The couple’s son, Leon, 4, quickly lay down on the floor when he heard the explosion from inside.
Living so close to the tense front line with Russian-backed separatists, he is used to the threat of war. The family even made war a game – the “evil king” wants them to be scared and they won’t give it to him. Yet when he comes, they still have to hide.
“We are not afraid of you, Evil King,” he shouted after the missile hit Thursday, pointing his hands skyward.
“Life is a fairy tale for him and a nightmare for us,” Andriy said.
As Mariupol residents awoke Thursday morning to the dreaded news that Russia had invaded, the air raid sirens sounded.
Many chose not to panic, and some even drove to work in crowded buses.
Yet by afternoon, emotions began to crumble as people lined up for hours to stock up on cash and gas in case the electricity or internet went out.
Outside a central cash machine, Maryna Mastak, 42, and her husband prepared to flee the city with their children, leaving everything behind.
“Putin is killing people here,” she said.
Mariupol, which is close to territory held by Russian-backed separatists, is vulnerable to attack from three sides – including from the Sea of Azov, where Moscow’s warships are hiding.
It escaped air raids and heavy shelling seen in Kyiv and Kharkiv on Thursday, but Russian and separatist troops are closing in on both sides and the fighting can be heard from downtown.
At the station, a father hugged his daughter as he put her on one of the few trains leaving Mariupol.
People were rushing with whatever they could carry, including their cats, heading into the unknown.
With fighting across the country, no one knows if the situation is better elsewhere.
“This train will go to Kiev. With a bit of luck. On the way here we saw a lot of fighting,” said a train guard Thursday afternoon, who did not want to be named.

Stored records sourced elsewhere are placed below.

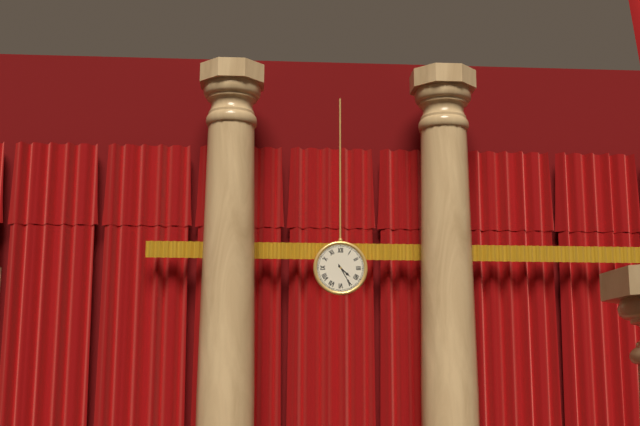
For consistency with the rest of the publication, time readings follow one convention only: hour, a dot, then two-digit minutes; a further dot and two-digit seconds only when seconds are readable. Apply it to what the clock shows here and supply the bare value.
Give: 4.25
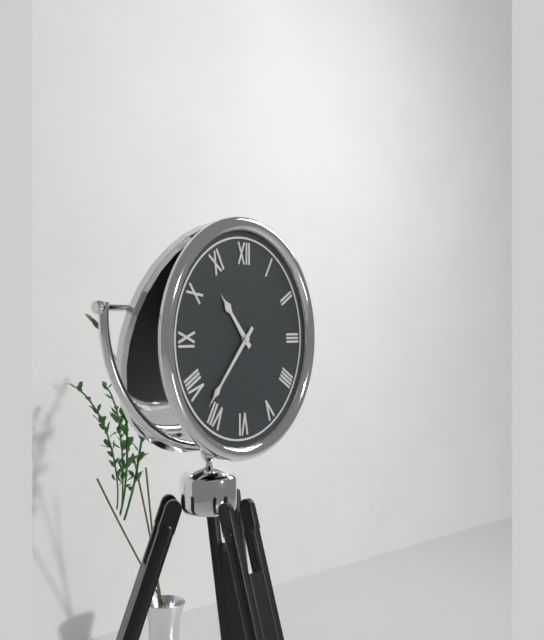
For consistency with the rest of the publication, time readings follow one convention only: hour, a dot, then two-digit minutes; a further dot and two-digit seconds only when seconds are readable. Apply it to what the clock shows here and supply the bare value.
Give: 10.37
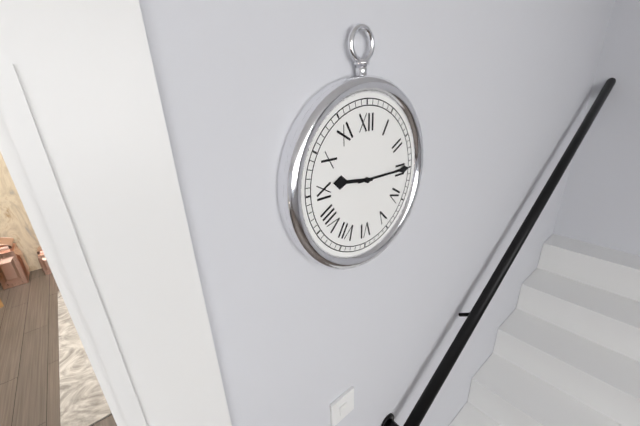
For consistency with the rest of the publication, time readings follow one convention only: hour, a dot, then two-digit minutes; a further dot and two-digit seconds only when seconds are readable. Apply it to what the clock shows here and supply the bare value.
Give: 9.15
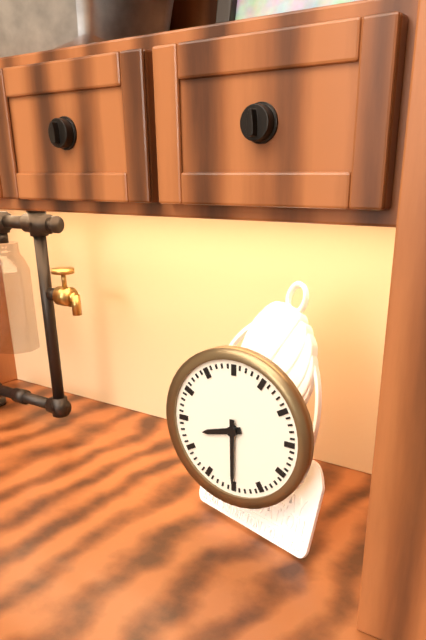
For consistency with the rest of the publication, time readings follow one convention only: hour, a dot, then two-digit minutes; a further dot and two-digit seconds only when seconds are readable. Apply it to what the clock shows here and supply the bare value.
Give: 8.30
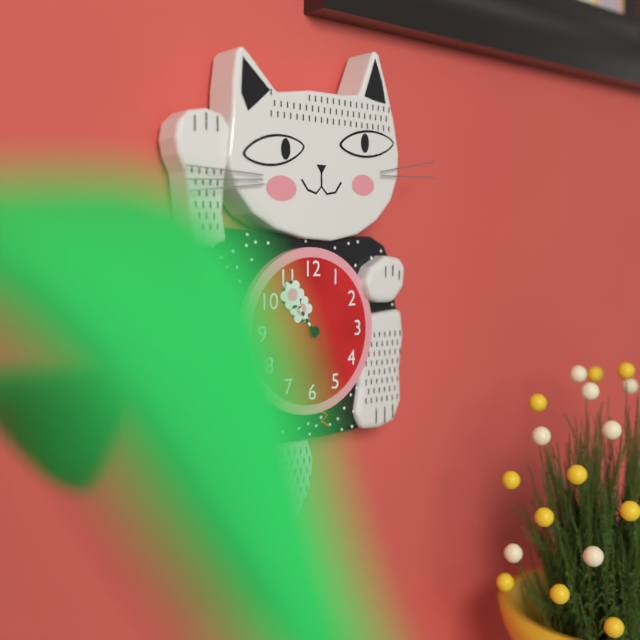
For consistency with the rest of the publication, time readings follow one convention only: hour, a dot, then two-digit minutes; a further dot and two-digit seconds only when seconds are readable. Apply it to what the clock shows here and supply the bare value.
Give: 10.54
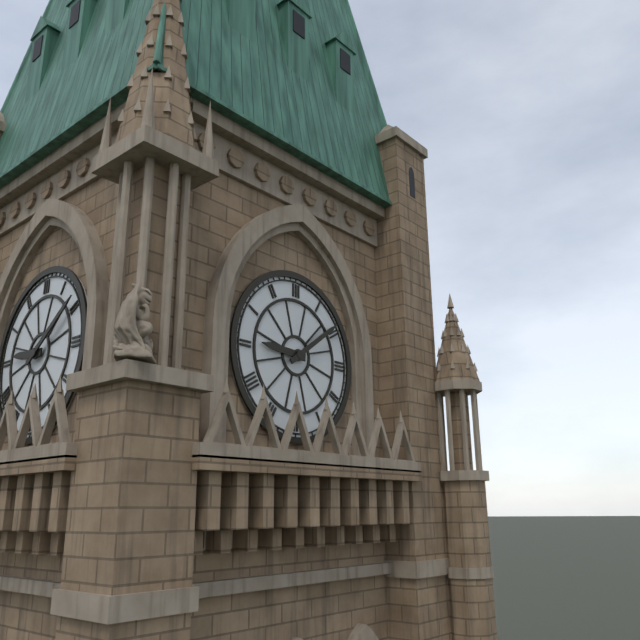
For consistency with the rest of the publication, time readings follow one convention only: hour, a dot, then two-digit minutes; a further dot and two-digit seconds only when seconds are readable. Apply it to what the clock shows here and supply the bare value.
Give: 9.09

“It’s just better to be in the capital,” said another passenger, Akin, an international ecology student from Nigeria.
In the church, people are praying for things to get better, saying they have faith that God is with them, even “when the ground shakes”.
A woman said she had been an atheist until now as she re-addressed her relationship with faith in the face of devastating conflict.

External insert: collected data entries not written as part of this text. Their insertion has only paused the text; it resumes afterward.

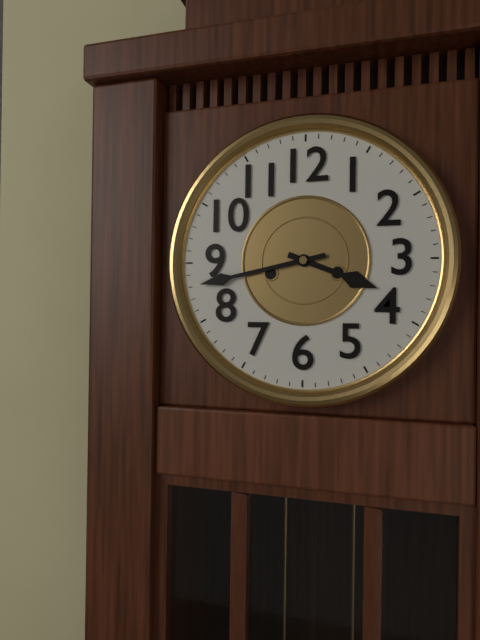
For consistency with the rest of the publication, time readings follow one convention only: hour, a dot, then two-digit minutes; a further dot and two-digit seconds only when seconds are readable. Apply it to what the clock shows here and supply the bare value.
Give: 3.43
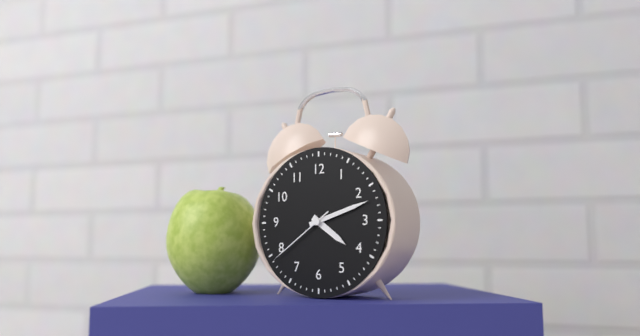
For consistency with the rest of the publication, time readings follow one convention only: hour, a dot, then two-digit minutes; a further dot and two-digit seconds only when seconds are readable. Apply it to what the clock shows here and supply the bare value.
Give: 4.12.39
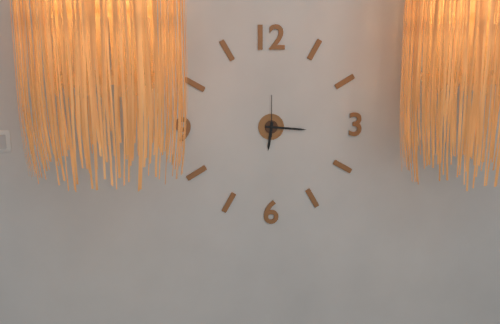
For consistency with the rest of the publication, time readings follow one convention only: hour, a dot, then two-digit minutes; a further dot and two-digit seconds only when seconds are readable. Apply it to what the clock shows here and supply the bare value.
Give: 6.16
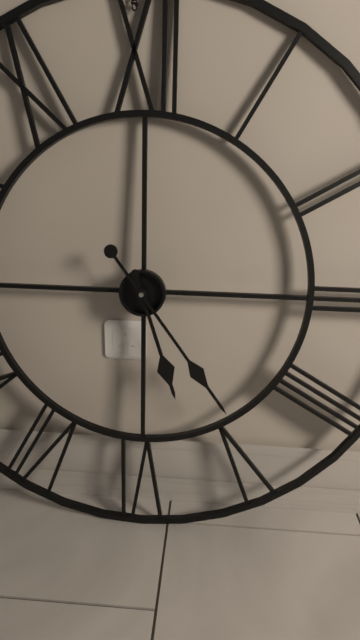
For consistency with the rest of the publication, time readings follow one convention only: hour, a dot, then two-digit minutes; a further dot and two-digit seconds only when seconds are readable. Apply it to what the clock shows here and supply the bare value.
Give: 5.24
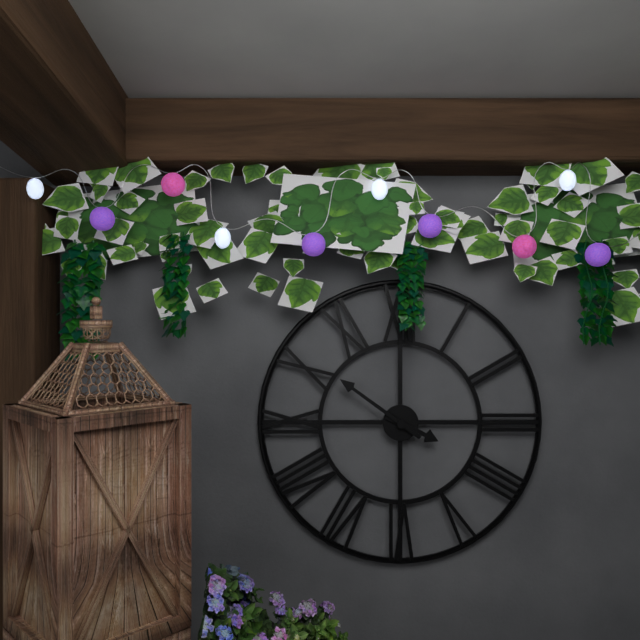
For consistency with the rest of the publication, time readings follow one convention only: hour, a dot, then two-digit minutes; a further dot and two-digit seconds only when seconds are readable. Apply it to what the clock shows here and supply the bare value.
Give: 3.51
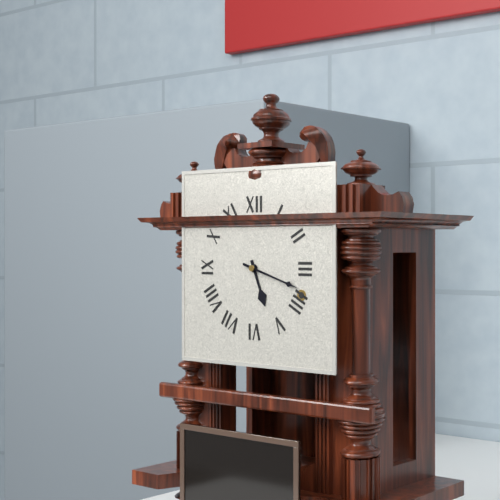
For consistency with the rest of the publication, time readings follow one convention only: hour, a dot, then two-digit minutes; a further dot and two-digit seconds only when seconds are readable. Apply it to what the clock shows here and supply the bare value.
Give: 5.18
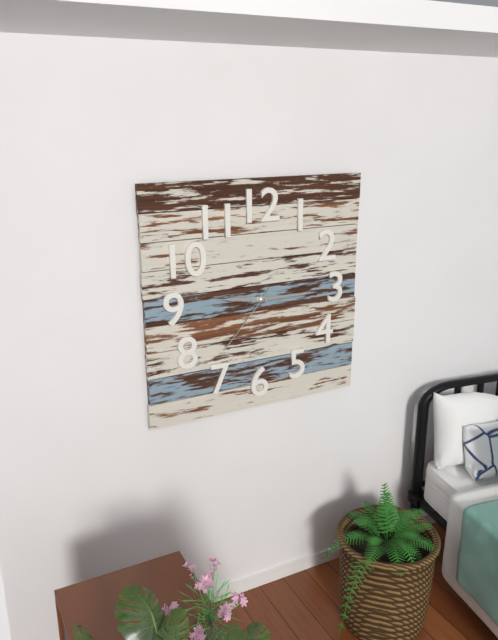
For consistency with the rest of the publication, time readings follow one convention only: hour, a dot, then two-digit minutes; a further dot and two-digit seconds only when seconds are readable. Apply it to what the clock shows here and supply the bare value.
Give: 9.15.37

For Andriy and Vikorii, who married in 2015 when the conflict between Ukraine and Russian-backed separatists was at its worst, there is an added dynamic to this new war with Russia – Vikorii is from Moscow.
They met when Andriy was visiting a friend in Russia and Vikorii was working for Russia One at the time, a state-run television station known for its pro-Kremlin stance.
“I was so ignorant then. I didn’t even know where Russia is and where Ukraine is on a map,” she said, adding that she quit her job after ‘Andriy told him about what was happening in his home country.
“I feel so ashamed for what Russia has done. Now it looks like the end of a great nation – how can anyone forgive that?
The prospect of war just a few weeks ago seemed remote. But after asking whether or not Russia will invade, the questions now center on how long will the attacks last? How bad will it get? And what will be the human cost?
Meanwhile, Ukraine announced mobilization plans and banned adult men from leaving the country.
Andriy is afraid of being forced to fight.
“I don’t think I will be a great warrior – the first time in my life with a gun. We will only be cannon fodder,” he said. “I just don’t want my son to grow up without a father.”